How Taalas “prints” LLM onto a chip?
Source: Hacker News
A startup called Taalas, recently released an ASIC chip running Llama 3.1 8B (3/6‑bit quant) at an inference rate of 17 000 tokens per second. They claim it is 10× cheaper in ownership cost than GPU‑based inference systems, consumes 10× less electricity, and is about 10× faster than state‑of‑the‑art inference.
I dug into their blog, LocalLLaMA discussions, and hardware concepts to understand how a model can be “printed” onto a chip. Below is a summary of what I learned.
Basics
Taalas is a 2.5‑year‑old company and this is its first chip. The chip is a fixed‑function ASIC (Application‑Specific Integrated Circuit) – think of it like a CD‑ROM or a printed book: it holds one model and cannot be rewritten.
How NVIDIA GPUs process LLMs (the memory bottleneck)
LLMs consist of sequential layers. For example, Llama 3.1 8B has 32 layers, each containing large weight matrices (the model’s knowledge).
- A prompt is tokenised and converted into an embedding vector.
- On a GPU, the vector enters the compute cores.
- The GPU fetches Layer 1 weights from VRAM/HBM, performs matrix multiplication, and writes the intermediate activations back to VRAM.
- It then fetches Layer 2 weights, repeats the multiplication, stores the result, and so on through all 32 layers to generate a single token.
- To generate the next token, the whole 32‑layer pass is repeated.
This constant shuttling of data between compute units and external memory creates a memory‑bandwidth bottleneck (often called the “Von Neumann bottleneck” or “memory wall”), adding latency and consuming significant energy.
Breaking the wall
Taalas eliminates this bottleneck by engraving the 32 layers directly onto silicon. The model’s weights become physical transistors etched into the chip.
Image: The Taalas Way (illustration of weights hard‑wired on chip)
They also claim to have invented a hardware scheme that stores 4‑bit data and performs the associated multiplication with a single transistor – referred to here as their “magic multiplier” (see the EE Times article).
When an input vector arrives:
- It flows into the transistors that implement Layer 1.
- Multiplication occurs via the magic multiplier.
- Instead of writing the result to external memory, the electrical signal streams directly to the transistors of Layer 2 (through pipeline registers).
- This pipeline continues through all layers until the final output token is produced.
On‑chip memory usage
The chip does not use external DRAM/HBM. It includes a modest amount of on‑chip SRAM for:
- KV cache – temporary storage for the context window of an ongoing conversation.
- LoRA adapters – lightweight fine‑tuning parameters.
SRAM is chosen because mixing DRAM with logic gates is costly and complex, and SRAM is not subject to the current DRAM supply‑chain constraints.
Cost of custom chips
Fabricating a dedicated chip for each model is expensive, but Taalas mitigates this by:
- Designing a base chip with a generic grid of logic gates and transistors.
- Customising only the top two mask layers to encode a specific model’s weights.
This approach is slower than designing a chip from scratch but far faster than a full custom tape‑out.
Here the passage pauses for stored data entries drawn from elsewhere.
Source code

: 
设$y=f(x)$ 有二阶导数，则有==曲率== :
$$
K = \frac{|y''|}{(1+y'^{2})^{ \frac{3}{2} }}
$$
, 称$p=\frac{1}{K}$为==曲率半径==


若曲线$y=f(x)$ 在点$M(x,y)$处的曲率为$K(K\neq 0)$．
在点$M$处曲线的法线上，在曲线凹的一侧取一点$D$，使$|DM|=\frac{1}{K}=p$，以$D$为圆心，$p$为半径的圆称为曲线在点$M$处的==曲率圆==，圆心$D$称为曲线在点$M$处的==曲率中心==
The Llama 3.1 8B implementation took about two months to develop—a relatively quick turnaround in the custom‑chip world.
Outlook
For developers running local models on laptops without powerful GPUs, Taalas’s approach promises a path toward affordable, high‑performance inference hardware. If mass‑produced, such ASICs could dramatically lower the cost and energy footprint of running large language models.